Des envahisseurs d’un empire nordique, suppôts d’Héphaïstos, menaçaient les installations minières, situés sur ce continent maudit, dans les ruines d’un antique royaume. Une décennie que les deux armées se livraient à une course à l’armement magique. L’ange détestait ces inconnus, ces ombres responsables de nombreux assassinats dans l’armée magister, dont celui de feu William Rosales. Les mains crispés sur son parchemin, Alec fut pris d’une haine profonde envers ces hommes, qui suivaient les ordres d’un chef aussi fou que le légendaire Ephraïm le fou, auteur de l’anéantissement de l’antique royaume. « L’empereur méritait » de connaître milles tourmentes pour tenter de reproduire les erreurs du passé.

La réponse, le magister l’avait.

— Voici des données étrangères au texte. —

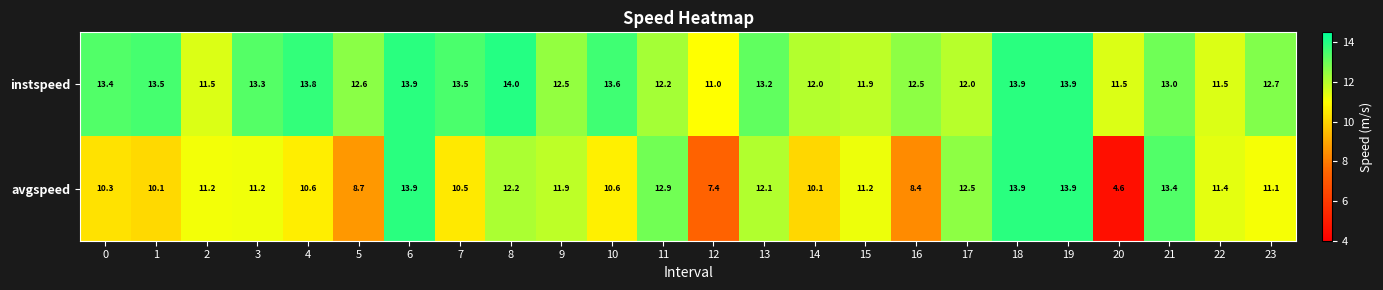

What is the difference between the highest and lowest values at 8?

1.8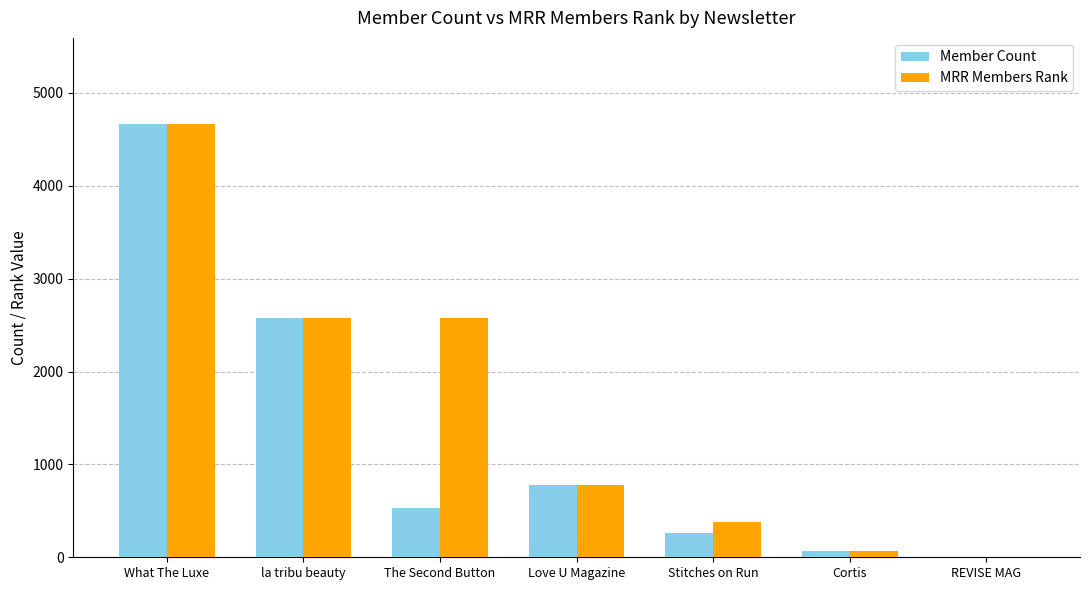

Is it true that MRR Members Rank equals 1196.9 at Love U Magazine?

False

Il n’avait pas choisi ce métier afin d’honorer une vertu divine, mais d’honorer la mémoire d’un de ses proches. Son cœur allait vers sa patrie, son choix allait vers sa patrie. Il n’était pas la pour quelque déité que ce soit, il était la pour apporter sa pierre à l’édifice dans le but de repousser l’envahisseur et de sécuriser son peuple. Pour autant, le « pilote ailé » aspirait à concrétiser des expériences hors de son pays. Véritable passionné de la chasse, il souhaitait accrocher de nouveaux palmarès à son tableau. La propagation de la foi ne serait-il pas mieux pour lui ?

Le magister avait grandi dans un orphelinat, éduqué par un magister et son binôme clerc. Il n’était pas contre l’idée de partager ces connaissances avec la nouvelle génération mondiale. L’éducation représentait une forme de « service » non seulement envers son peuple, mais aussi envers des habitants de ce bas monde qui n’attendaient que d’être « sauvés » par la grâce de la bonne parole.

La corruption s’insinuait lentement dans son esprit. Sa vision était obscurcie par des penchants personnels. Au final, le jeune magister n’avait pas choisi entre la patrie et la religion. Il prenait son propre partie. N’était-ce pas humain, salamandre ou encore lycan ? Chaque être nourrissait en son sein une ambition et des aspirations qui poussaient tout un chacun à dépasser ses propres limites. Le jeune homme poursuivrait sa voie, teinté sûrement d’une gloire éternelle.